Trustee Mark Fournier was the sole dissenting vote against keeping the school’s mask mandate.
Other schools in the Bitterroot Valley have also dealt with the change in the mask mandate.
The Hamilton School District will continue to require masks in its schools.
“Maintaining the District’s masking policy is necessary to respect our families’ decisions to enroll their children in either virtual or in-person learning during the current academic quarter,” said Superintendent Tom Korst, in a letter to the community on Feb. 11. “Because the COVID-19 pandemic presents an ever-changing set of circumstances, the Board of Trustees will re-evaluate the District’s mask policy ahead of the fourth academic quarter.”
Stevensville School Board is having a special board meeting on masks on Wednesday, Feb. 17, in the choir room and online.

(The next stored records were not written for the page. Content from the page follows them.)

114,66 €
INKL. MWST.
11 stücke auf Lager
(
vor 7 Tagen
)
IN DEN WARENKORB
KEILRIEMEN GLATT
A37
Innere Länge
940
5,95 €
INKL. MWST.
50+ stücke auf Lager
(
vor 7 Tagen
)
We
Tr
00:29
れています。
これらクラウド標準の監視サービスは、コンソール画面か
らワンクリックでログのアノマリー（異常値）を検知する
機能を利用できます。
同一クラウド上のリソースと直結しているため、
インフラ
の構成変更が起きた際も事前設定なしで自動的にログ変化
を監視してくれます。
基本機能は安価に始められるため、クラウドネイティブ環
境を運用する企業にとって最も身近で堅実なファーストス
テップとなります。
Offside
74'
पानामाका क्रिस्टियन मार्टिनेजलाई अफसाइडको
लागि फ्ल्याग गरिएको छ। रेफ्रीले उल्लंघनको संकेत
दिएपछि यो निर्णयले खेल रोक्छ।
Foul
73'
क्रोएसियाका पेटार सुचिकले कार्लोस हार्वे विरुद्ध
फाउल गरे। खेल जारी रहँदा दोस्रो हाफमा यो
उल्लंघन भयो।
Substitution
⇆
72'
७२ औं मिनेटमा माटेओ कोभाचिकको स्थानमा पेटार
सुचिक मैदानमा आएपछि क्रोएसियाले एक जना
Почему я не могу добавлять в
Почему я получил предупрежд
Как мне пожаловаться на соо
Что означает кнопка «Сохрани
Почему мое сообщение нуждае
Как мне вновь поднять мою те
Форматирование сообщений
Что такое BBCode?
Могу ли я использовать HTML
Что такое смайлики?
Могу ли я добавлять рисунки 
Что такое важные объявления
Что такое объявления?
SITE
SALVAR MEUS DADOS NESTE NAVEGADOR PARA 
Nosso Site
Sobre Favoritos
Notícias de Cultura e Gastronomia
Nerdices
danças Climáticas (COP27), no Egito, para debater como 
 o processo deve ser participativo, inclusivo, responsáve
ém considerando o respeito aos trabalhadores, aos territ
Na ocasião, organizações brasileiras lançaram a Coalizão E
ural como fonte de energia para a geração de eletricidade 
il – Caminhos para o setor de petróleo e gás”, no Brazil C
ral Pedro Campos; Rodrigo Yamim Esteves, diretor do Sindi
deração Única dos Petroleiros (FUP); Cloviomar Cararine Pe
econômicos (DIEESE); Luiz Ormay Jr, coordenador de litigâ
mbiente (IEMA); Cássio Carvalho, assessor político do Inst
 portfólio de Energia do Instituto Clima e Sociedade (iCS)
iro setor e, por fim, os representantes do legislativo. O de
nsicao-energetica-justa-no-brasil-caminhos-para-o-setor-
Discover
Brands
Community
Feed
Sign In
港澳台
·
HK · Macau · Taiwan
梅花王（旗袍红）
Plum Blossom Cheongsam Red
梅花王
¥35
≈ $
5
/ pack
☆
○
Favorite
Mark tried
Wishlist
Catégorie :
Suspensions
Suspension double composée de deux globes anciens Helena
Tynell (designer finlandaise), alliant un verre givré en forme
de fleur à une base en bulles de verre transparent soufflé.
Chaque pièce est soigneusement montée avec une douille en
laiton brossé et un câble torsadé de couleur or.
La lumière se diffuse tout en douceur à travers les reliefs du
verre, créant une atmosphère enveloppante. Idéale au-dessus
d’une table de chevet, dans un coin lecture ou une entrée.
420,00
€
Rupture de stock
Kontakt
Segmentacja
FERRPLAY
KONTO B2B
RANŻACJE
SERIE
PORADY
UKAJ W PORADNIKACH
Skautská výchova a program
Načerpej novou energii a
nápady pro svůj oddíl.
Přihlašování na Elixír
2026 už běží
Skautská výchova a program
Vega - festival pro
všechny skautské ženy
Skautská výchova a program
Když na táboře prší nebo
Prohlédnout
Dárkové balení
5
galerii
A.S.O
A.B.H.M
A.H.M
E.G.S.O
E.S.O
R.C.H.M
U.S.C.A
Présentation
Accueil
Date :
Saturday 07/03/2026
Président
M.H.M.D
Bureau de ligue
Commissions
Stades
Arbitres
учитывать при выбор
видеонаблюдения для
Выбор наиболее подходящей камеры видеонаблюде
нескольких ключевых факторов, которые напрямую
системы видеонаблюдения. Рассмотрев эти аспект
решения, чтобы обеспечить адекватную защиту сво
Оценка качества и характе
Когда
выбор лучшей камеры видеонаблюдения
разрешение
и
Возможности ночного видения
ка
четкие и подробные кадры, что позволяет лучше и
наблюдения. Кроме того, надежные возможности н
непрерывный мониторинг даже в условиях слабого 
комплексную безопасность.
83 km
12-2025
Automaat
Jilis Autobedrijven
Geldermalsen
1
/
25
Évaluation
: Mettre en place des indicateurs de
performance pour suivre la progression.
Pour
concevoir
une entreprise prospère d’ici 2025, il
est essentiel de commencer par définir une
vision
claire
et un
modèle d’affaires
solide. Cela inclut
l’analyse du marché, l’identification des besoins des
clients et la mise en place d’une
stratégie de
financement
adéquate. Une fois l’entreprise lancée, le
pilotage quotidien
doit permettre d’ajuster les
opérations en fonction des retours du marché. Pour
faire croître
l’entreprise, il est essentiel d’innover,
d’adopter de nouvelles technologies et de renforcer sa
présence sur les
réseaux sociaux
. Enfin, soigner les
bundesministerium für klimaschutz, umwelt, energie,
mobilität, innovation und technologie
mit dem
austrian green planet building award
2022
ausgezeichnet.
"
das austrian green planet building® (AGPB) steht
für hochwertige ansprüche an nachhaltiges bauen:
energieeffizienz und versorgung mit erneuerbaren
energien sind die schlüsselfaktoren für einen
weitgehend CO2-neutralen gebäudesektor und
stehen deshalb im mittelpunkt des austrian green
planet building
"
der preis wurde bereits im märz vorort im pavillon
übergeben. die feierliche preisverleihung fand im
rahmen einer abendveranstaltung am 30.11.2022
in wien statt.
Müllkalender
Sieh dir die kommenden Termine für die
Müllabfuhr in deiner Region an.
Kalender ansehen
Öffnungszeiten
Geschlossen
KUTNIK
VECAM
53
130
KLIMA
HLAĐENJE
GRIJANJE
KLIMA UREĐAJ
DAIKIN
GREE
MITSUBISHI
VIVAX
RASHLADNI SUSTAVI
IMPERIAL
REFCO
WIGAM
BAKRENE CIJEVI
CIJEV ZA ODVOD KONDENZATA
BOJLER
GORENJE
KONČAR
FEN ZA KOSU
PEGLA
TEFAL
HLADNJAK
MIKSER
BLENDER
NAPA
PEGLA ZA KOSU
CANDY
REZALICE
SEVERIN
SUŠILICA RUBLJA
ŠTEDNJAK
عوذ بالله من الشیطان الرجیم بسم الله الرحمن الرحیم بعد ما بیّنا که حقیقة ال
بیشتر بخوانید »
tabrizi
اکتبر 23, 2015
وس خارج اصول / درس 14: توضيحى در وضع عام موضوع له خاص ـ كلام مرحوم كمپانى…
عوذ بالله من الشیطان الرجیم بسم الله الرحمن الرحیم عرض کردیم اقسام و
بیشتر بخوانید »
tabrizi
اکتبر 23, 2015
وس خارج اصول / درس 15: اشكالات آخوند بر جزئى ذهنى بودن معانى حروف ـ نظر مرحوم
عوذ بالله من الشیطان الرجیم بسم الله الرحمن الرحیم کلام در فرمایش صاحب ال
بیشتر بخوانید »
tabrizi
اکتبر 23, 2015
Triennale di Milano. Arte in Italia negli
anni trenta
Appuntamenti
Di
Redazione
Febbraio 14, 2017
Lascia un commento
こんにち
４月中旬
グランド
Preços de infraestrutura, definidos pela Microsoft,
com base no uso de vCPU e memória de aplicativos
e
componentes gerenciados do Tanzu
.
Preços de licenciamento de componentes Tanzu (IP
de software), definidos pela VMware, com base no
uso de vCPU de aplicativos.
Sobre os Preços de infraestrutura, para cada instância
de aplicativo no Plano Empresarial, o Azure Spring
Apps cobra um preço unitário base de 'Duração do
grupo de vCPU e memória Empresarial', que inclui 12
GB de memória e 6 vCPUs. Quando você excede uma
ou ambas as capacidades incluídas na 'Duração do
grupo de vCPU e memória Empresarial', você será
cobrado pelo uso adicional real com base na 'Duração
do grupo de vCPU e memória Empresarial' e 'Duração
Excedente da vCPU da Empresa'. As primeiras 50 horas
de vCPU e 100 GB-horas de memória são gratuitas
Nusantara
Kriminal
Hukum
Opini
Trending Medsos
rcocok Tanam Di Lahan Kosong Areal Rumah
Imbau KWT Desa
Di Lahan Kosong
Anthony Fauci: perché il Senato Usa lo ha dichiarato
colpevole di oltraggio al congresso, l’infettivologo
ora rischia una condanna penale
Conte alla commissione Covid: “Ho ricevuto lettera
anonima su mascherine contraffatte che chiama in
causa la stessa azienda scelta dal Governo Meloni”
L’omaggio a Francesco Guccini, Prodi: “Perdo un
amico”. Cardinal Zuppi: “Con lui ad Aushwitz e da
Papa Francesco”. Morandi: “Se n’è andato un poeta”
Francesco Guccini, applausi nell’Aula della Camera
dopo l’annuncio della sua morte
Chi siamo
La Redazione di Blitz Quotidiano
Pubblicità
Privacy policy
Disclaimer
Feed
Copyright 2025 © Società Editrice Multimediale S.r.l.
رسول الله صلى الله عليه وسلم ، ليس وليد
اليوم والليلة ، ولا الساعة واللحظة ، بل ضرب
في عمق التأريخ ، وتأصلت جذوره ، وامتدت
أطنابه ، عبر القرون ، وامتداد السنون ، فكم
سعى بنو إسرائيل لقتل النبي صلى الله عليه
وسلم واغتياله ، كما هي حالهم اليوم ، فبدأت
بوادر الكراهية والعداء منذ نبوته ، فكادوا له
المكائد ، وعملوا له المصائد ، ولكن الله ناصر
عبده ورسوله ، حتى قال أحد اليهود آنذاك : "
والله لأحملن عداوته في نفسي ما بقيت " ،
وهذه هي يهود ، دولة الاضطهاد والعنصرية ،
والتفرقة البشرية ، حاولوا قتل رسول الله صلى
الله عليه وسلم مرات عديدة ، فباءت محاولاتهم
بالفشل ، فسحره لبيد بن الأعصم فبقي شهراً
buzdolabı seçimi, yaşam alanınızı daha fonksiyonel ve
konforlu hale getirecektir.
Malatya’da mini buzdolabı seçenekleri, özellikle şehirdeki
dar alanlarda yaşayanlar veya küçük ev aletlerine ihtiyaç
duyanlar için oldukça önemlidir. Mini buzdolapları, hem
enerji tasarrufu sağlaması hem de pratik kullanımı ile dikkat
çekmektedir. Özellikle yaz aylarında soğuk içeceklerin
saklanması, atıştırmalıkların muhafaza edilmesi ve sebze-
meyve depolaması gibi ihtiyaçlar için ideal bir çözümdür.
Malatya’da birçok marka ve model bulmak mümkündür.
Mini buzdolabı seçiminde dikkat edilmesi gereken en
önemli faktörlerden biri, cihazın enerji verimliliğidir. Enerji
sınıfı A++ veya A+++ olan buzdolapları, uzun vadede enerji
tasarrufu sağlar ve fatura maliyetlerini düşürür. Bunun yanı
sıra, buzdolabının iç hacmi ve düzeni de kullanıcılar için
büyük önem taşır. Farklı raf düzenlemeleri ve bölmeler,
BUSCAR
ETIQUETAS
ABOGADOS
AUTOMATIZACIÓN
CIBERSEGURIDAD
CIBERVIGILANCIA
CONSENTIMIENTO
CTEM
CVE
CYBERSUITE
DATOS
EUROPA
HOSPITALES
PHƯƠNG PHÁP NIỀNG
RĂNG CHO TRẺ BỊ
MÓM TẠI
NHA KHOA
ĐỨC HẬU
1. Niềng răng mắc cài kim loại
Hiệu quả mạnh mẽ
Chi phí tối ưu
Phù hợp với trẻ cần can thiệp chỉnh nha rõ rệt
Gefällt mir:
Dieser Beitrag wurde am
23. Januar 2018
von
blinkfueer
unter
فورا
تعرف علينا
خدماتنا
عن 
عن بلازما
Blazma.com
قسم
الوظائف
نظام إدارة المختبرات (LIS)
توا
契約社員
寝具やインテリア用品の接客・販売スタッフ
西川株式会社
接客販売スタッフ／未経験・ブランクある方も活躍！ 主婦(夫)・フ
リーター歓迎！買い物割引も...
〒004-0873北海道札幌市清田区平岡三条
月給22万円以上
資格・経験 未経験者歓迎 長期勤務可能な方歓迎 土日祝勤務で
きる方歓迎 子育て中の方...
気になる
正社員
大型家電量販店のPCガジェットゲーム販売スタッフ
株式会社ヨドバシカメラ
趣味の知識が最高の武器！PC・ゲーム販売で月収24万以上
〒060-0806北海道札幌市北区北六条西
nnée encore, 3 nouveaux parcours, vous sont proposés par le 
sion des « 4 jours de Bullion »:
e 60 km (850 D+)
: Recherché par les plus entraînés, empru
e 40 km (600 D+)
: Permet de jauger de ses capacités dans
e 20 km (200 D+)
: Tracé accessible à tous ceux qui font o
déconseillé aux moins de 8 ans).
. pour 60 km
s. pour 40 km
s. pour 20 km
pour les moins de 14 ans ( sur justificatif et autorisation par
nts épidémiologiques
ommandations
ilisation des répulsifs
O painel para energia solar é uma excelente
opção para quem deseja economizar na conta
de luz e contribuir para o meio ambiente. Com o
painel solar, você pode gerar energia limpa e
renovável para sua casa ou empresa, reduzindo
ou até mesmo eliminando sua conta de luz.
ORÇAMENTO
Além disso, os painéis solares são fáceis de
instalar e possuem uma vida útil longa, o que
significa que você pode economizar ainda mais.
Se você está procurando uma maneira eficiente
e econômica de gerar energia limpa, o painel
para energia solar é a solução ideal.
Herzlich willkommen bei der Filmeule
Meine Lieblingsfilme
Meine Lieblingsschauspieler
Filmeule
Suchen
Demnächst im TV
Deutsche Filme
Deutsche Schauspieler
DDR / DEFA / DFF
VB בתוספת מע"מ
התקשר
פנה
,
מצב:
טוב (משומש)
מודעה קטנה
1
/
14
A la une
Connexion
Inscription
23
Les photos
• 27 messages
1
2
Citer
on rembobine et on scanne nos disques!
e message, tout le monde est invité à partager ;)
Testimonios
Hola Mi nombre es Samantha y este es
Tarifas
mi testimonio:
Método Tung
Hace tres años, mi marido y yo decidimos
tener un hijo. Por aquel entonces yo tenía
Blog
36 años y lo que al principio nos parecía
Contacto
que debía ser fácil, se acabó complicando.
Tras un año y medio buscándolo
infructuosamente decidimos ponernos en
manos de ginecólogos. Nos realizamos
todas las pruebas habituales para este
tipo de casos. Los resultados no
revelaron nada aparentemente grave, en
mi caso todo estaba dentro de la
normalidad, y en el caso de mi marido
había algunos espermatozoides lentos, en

See their website for the link.
Darby Superintendent Chris Toynbee said Darby is continuing to wear masks but will review the policy in the future.
“We are still waiting for more information from the governor's office,” he said.
Victor Superintendent Lance Pearson said everyone will continue wearing masks.
“Victor has had a great deal of success avoiding the coronavirus and we believe the masks have allowed us to have in-person school,” he said. “We will not be dropping our mask mandate anytime soon as we sincerely care about our students, teachers and vulnerable populations in our community.”
Lone Rock School is continuing to operate under the school board approved COVID-19 reopening plan but may address it in a future school board meeting, according to Superintendent Robert DoBell.
The Hamilton Christian Academy is reviewing their policies surrounding safety and health for students and staff.
“We have been fortunate to have avoided any closures of any classes thus far and have experienced no community spread,” said Head of School Stephanie Beck. ”We wear masks and my favorite part is that I worked in four to five outdoor breaks required for all students to get fresh air, remove their masks and get exercise. It has been super!”